I know from my recent experiments that salt at as low as 50mM concentration
will inhibit binding, meaning that possibly the process has some hydrophobic
component. Would that mean sticking vs. binding, I don't know yet.
Interestingly, iron (II) inhibits binding completely at 1 mM. Strange
behavior with Zn: 0 - 0.5mM gives too bands, and the lower MW band
disappears at 1mM and above. Ni - slight inhibition. Supposedly, reaction
should depend on Mg or Mn, but I don't see much difference between +Me
and -Me (even if +EDTA 5mM). Supposedly the reaction is ATP dependent, but I
see the shift at 0mM ATP. And, again, I see binding at 0C, too, although it
is a bit weaker. That "weaker" does not allow me to call the whole binding
a"sticking", although no dependence on Me and nucleotide cofactors speaks in
favor of bogus binding.
I just thought, when you have non-specific interaction, it either might be
the phosphate/deoxyribose backbone or some base feature in general (less
likely, probably). And if it's not just "DNA curling around your protein",
there should be a more or less defined length of DNA attached to your
protein, which also makes the DNA less accessible to appropriate DNAse.
Then you should see a more or less sharp peak when you analyze the size of
this nibbled DNA. I'd expect an unsharp peak since electrophoresis
resolution of DNA depends on size in basepairs, molecular weight and base
Yes and no.

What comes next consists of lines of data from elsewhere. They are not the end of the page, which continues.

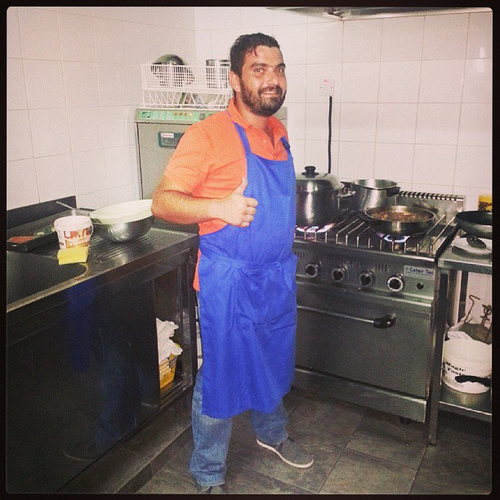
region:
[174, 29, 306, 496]
a man in a blue apron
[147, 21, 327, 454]
a man in an orange shirt and a blue apron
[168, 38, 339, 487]
a man wearing an orange shirt and a blue apron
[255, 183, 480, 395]
a stove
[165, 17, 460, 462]
a man cooking on the stove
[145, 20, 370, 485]
a man giving the thumbs up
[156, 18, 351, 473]
a man posing for a picture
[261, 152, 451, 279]
food cooking on the stove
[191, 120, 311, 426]
long blue apron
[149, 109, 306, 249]
orange shirt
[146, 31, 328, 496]
Man cooking in kitchen.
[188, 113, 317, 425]
Man wearing a blue apron.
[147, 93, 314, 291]
Man dressed in orange shirt.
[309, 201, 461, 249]
Frying pan filled with cooking food.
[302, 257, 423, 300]
Control knobs on front of stove.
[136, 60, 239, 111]
White rack filled with aluminum bowls.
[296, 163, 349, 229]
Covered pot on top of stove.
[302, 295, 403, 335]
Handle on front of oven door.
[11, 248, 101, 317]
Edge of kitchen sink.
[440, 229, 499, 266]
Spoon laying on small plate on counter.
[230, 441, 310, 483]
grey and black mens sneakers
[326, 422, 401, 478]
gray and dark gray stone floor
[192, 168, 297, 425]
bright blue mens apron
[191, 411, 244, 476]
light blue mens jeans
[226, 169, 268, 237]
hand showing the thumbs up sign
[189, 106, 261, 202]
orange colored polo t shirt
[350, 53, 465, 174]
white kitchen tile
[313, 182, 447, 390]
large stainless steel kitchen stove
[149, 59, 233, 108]
white dish rack above washer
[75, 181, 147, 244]
mixing and serving bowl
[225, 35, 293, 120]
a man's face sporting a beard.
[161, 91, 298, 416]
a blue apron tied in front.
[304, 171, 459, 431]
a large stainless steel range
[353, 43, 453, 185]
a white tile backsplash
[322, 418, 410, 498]
a grey ceramic tile floor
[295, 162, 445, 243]
pots and pans of food on the range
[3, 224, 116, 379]
a large stainless steel sink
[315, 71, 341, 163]
an electrical outlet with a flashing red timer.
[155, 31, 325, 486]
A man wearing an orange shirt, blue apron and blue jeans.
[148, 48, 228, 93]
cooking utensils in a wire basket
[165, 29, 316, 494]
man with a blue apron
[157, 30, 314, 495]
man with orange shirt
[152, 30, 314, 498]
man in school colors of Florida Gators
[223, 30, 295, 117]
face with facial hair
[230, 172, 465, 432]
a stainless steel stove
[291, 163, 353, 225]
a pot with a lid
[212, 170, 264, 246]
right handed thumbs up signal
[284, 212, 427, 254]
gas burners in the on position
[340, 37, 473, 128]
white tile wall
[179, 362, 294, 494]
a pair of denim pants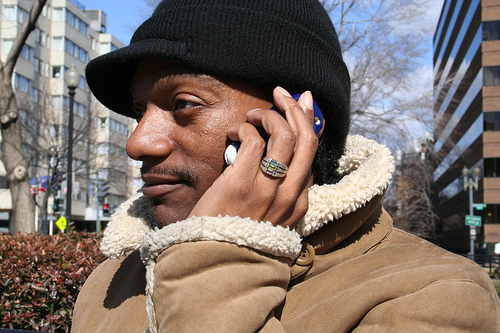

If you analyze enough clones and you really don't have sequence
specific binding, you should see a uniform distribution of base
compositions (i.e. having the same base distribution as the sequence you
start with in your probe - you might align your sequence data to your probe
and look at the distribution!!). I thought, sequence unspecifity is a part
of your hypothesis and this experiment might prove it.
Can you purify your protein on heparin agarose? When heparin competes with
DNA, then the binding is very much likely due to charged interactions, i.e.
the sulfate / phosphate groups. Then also phosphocellulose and
phosphotyrosine agarose chromatography should give similar results.
If the interaction is hydrophobic, you might be able to elute the protein
from a HIC column with short chain length polystyrene or similar (in
general a short polymer with aromatic side chains but uncharged).
It's just a shot in the dark, I'm afraid, but have you tried to see what
would happen if you biotinylated your DNA, bound it to streptavidin-coated
magnetic beads, and did a binding and elution series under various
conditions? It might make no difference at all, of course.